У темного-темного леса (Снежная, Ремезова) - страница 96

Я с интересом ждала итога.

Наконец, Тонан открыл глаза, сложил руки на столе, и вынес приговор:

— А они все по правилам. В первом — молодой, не цветший. Во втором — листья, собранные в пору цветения, на утреннюю росу, а в третьем — то же, что и во втором, но ночного сбора.

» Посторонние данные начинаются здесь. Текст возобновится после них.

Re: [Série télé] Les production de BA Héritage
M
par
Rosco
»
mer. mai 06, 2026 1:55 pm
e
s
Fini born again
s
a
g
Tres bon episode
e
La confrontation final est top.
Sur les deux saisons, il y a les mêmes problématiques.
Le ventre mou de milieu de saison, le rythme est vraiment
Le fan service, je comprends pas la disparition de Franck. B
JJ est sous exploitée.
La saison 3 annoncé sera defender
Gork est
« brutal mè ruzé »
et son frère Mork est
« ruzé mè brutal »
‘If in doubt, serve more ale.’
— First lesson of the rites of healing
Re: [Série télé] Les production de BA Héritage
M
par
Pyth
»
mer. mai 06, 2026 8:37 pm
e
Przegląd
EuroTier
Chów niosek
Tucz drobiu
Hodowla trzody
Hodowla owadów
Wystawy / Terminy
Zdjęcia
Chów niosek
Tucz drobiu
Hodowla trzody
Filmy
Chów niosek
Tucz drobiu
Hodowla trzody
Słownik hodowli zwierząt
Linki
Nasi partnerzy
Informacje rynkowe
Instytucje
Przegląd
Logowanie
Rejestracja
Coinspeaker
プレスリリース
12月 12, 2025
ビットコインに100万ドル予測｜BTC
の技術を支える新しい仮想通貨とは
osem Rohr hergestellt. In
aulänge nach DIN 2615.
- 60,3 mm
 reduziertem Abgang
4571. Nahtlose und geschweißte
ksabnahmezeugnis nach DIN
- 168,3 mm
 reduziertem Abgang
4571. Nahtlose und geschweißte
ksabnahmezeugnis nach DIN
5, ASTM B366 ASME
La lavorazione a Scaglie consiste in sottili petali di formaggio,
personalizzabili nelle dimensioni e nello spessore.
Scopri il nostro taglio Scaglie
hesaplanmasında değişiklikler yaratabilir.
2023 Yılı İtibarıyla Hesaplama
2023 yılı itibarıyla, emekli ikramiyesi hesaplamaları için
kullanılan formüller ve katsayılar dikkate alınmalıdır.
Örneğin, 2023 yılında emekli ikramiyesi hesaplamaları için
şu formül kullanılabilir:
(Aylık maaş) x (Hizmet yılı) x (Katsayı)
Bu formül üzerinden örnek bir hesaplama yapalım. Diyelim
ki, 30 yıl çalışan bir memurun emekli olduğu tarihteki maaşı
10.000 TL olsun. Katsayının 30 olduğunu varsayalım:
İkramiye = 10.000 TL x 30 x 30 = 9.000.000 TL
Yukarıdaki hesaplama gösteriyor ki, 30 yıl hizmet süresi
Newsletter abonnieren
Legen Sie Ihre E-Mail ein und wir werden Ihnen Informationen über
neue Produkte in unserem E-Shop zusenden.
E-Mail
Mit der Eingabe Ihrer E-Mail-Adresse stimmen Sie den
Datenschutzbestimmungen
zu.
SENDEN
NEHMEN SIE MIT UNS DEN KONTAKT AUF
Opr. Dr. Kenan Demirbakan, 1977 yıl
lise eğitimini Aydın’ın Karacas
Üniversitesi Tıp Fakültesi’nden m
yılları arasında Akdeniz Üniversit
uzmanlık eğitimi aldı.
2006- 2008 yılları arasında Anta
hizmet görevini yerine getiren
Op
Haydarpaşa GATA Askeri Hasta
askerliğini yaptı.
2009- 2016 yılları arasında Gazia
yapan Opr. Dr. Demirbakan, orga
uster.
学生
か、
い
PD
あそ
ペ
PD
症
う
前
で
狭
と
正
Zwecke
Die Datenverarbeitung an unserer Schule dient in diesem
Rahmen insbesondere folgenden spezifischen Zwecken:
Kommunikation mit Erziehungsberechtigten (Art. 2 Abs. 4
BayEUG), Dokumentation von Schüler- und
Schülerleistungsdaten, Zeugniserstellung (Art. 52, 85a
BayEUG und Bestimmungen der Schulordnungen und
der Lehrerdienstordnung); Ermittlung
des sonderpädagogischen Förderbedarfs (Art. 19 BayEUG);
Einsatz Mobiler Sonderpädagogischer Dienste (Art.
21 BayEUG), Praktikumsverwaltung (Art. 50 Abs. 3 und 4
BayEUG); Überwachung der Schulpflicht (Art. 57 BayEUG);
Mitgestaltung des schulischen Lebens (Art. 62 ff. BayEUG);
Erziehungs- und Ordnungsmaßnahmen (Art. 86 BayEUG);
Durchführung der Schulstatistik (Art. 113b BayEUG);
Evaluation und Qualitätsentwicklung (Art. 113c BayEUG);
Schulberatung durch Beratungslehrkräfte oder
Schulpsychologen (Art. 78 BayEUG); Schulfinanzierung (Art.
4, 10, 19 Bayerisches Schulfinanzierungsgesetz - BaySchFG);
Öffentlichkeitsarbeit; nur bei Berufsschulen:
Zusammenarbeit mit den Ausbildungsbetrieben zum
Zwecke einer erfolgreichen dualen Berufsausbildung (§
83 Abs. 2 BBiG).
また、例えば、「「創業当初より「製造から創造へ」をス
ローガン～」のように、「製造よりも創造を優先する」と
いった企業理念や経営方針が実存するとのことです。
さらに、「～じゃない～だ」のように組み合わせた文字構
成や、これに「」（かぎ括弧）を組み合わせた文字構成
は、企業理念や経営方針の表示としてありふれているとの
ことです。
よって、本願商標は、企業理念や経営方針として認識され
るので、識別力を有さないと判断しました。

Я молча забрала все три мешочка с тысячелистником, аккуратно уложила обратно в сумку, а затем развернула и придвинула к нему небольшой пакетик с тонко истолченным порошком:

— Что здесь?

Парень, азартно сверкнув на меня глазами-вишнями, притянул лист к себе.

К исходу получаса я уже с уверенностью могла сказать: Тонан не мог сдать травологию только потому, что не хотел ее сдавать. Он с легкостью определял, где травы годные, а где пересушенные, что входило в подсунутый мною смешанный сбор и из чего состоял тот самый порошок. До тех пор, пока травы да сборы имели хоть малейшее касательство к руническому искусству, ни один недобросовестный травник не смог бы подсунуть ему дурной товар. Парень точно знал, чего хочет и как это должно выглядеть.

Но как только дело доходило до вопросов о том, где и что растет, какие травы любят тень, а каким нужна влажность, какое растение с каким соседствуют в природе, да по каким приметам их искать следует — рунник скучнел, терял интерес, и лицо его делалось страдальческим и несчастным. Да даже если растение просто не было связано с рунами — и то уже плавал.

Немного погоняв его по самым неудобным вопросам и отомстив за свой недавний испуг, я твердо уверилась — хотел бы Тонан сдать зачет, непременно сдал бы. И мысленно хмыкнула — что ж, Тонан Фарр, хочешь выучить кучу ненужной тебе информации, выучишь! И чарующе улыбнулась сидящему передо мной парню:

— Добро пожаловать в мир трав!

А вечером на школу обрушилась гроза. Светлое до того небо заволокло обложными тучами, воздух похолодал, и где-то далеко, за лесом, за рекой, над морем заворочался в хмурой вышине гром.

Нольвенн, поглядывавшая в окно еще до появления первых признаков непогоды, нервно покружила по комнате, и даже неизлечимая ее хромота, кажется, отступила. Подруга любила грозу. Вот и нынче не усидела в комнате под защитой каменных стен — вздохнула, бросила на меня виноватый взгляд, да и удрала неизвестно куда. В непогоду, на ночь глядя. Бедовая. И она еще клянется, что ведьмовства ей не досталось!

А гроза приближалась. Шла на школу от леса, чернеющего громадой до горизонта, и молнии, ослепительно белые, рогатые, впивались, кажется, в самую землю. Мир на краткий миг становился светлым-светлым, а небо — сиреневым, а потом все гасло, и тогда на землю обрушивался гром. Как будто небо раскололось, разбилось, рухнуло. Раскат стихал, и мир оставался ослепленный, оглохший. Беспомощно замерший. Дождь хлестал упругими струями. Белые известняковые стены, вымощенный булыжниками двор, скамейки и колодец. Молнии, падающие с неба, становились все ветвистее, и гром следовал за ними все скорее. Все вокруг становилось то сиренево-белым, то темным и непроглядным. А следом рушился гром, как будто яростный великан бил гигантское било. И ветер. Хлесткий, порывистый. Он стелил плети дождя над землей, срывал листья с яблони над колодцем. И стихал. И тогда небесная вода снова падала отвесно.